→ Dataset items:
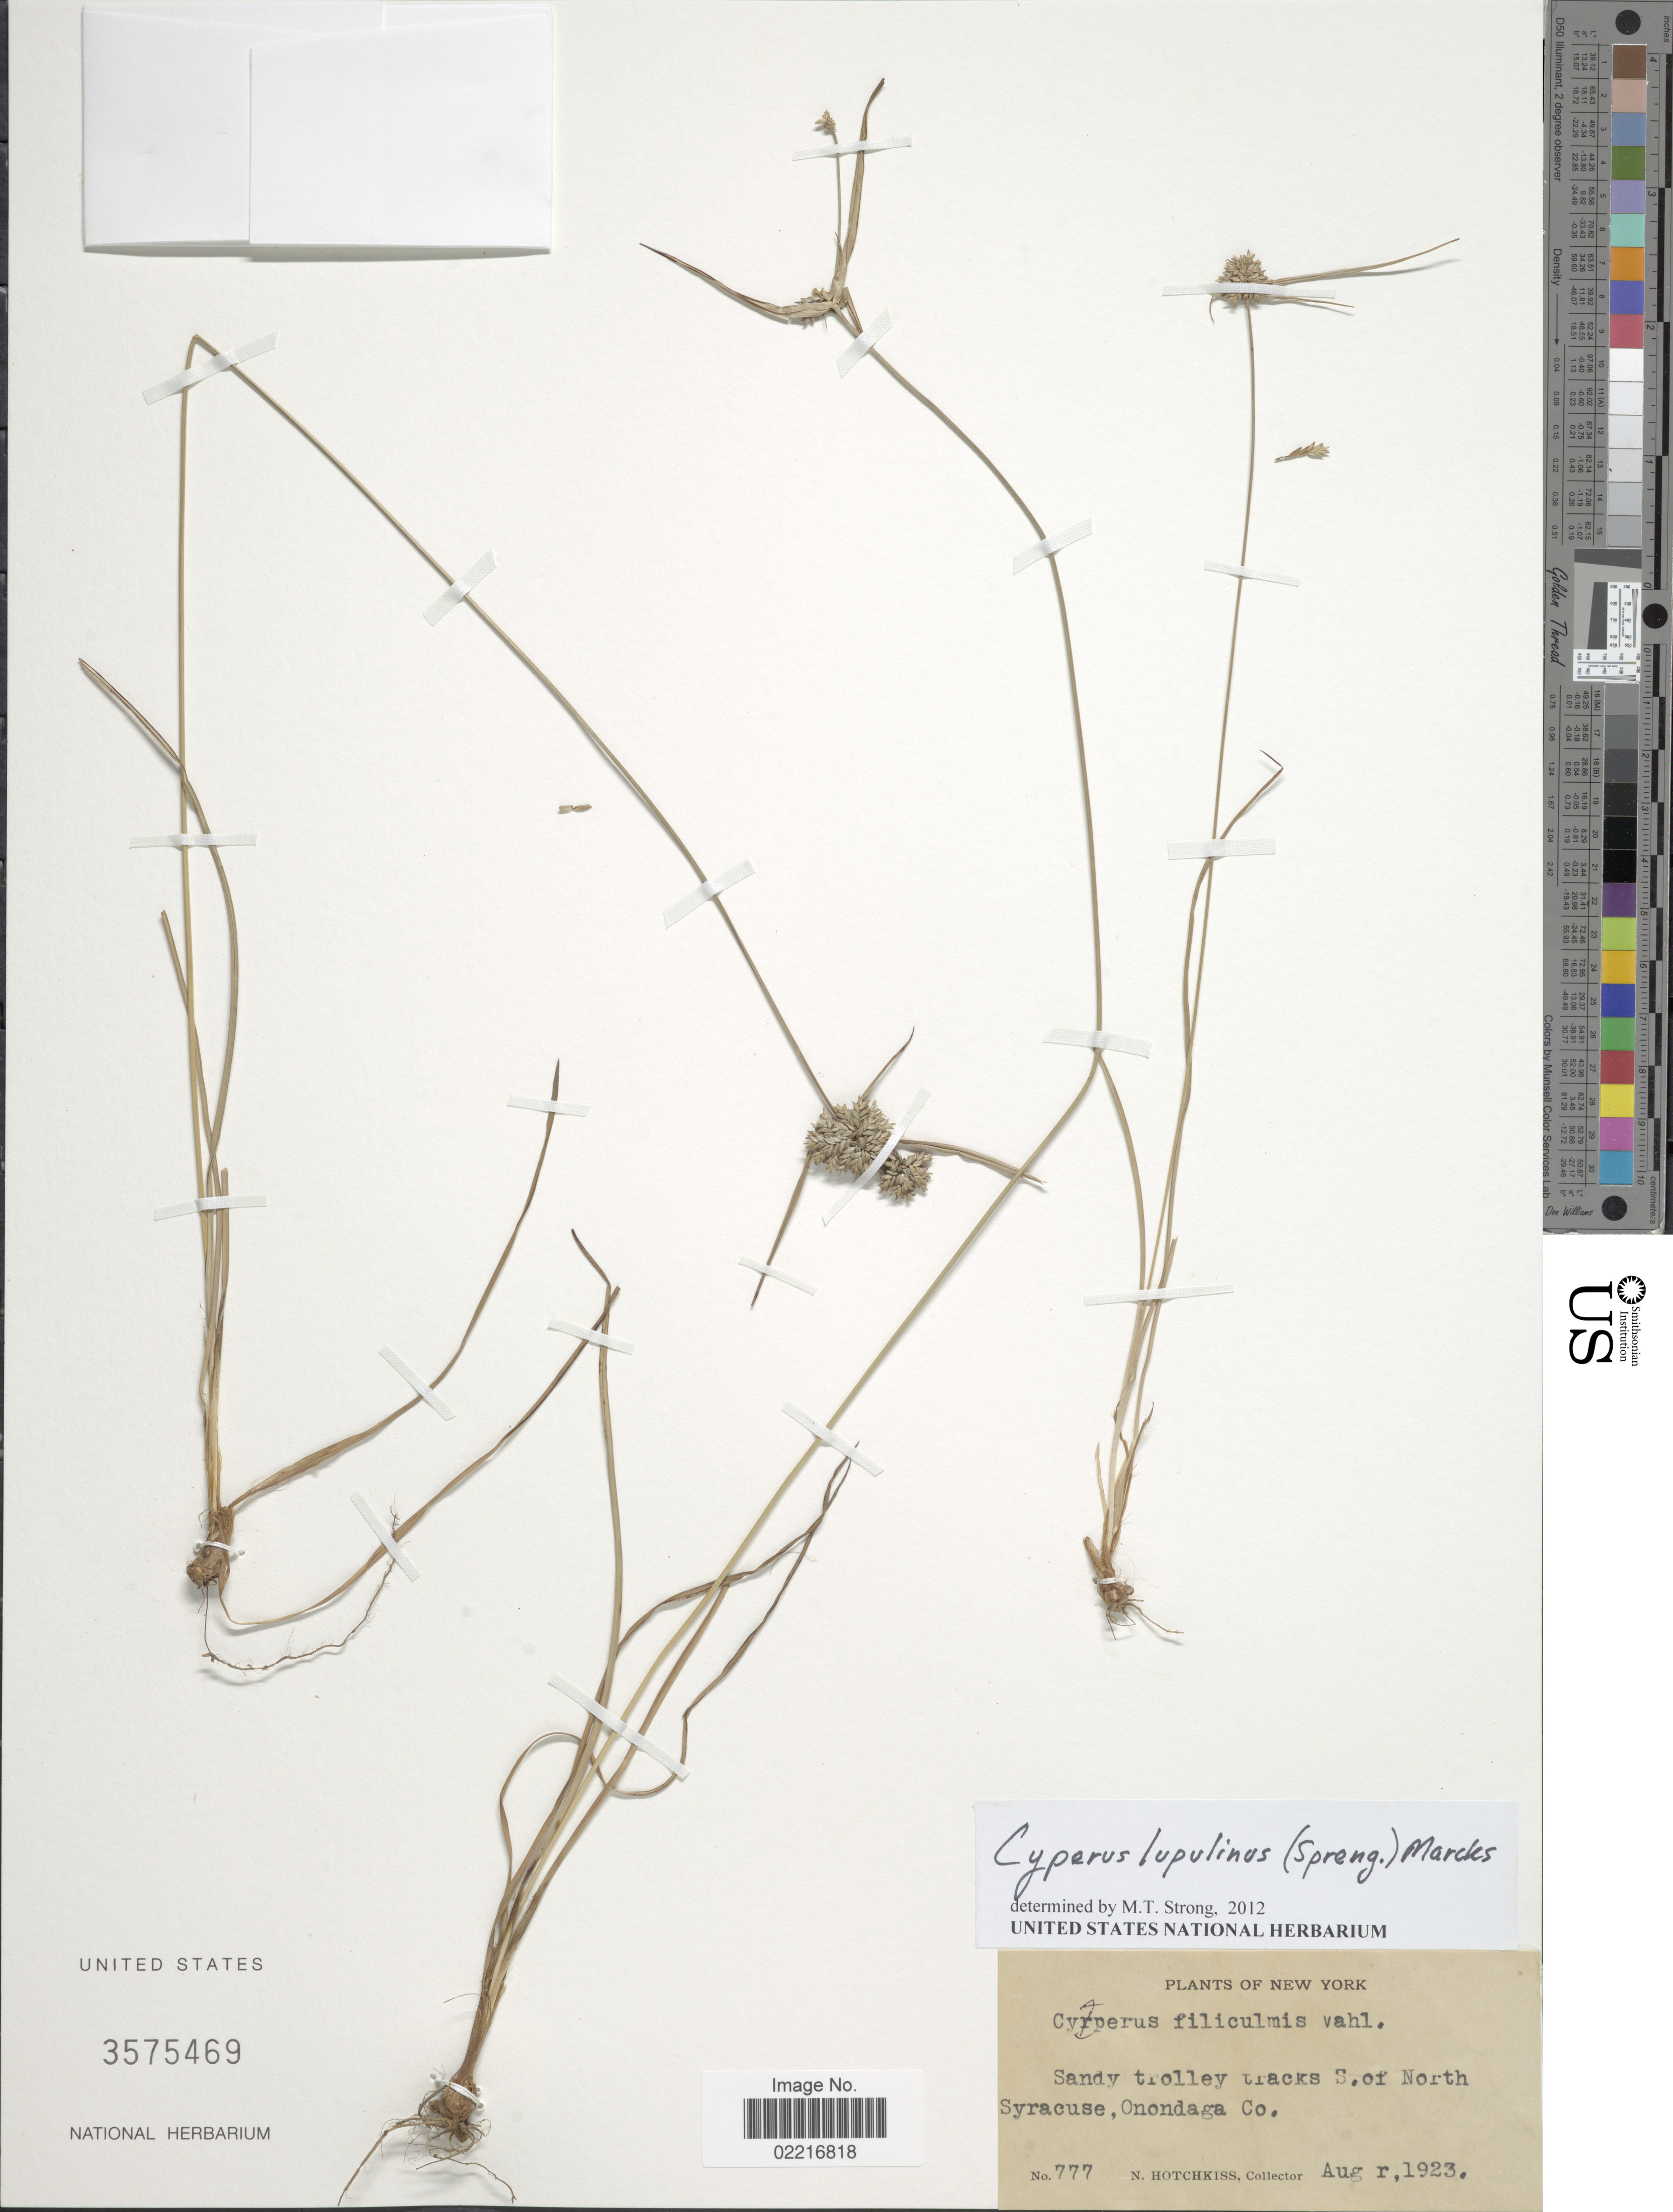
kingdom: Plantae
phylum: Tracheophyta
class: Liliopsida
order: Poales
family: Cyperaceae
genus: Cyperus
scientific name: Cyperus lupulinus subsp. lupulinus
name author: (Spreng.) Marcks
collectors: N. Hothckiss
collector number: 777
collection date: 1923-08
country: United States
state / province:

→ GOAL OF THE EXERCISE:
Copy every line of the records above verbatim, leaving out the pictures.

→ SOLVED PROBLEM:
kingdom: Plantae
phylum: Tracheophyta
class: Liliopsida
order: Poales
family: Cyperaceae
genus: Cyperus
scientific name: Cyperus lupulinus subsp. lupulinus
name author: (Spreng.) Marcks
collectors: N. Hothckiss
collector number: 777
collection date: 1923-08
country: United States
state / province:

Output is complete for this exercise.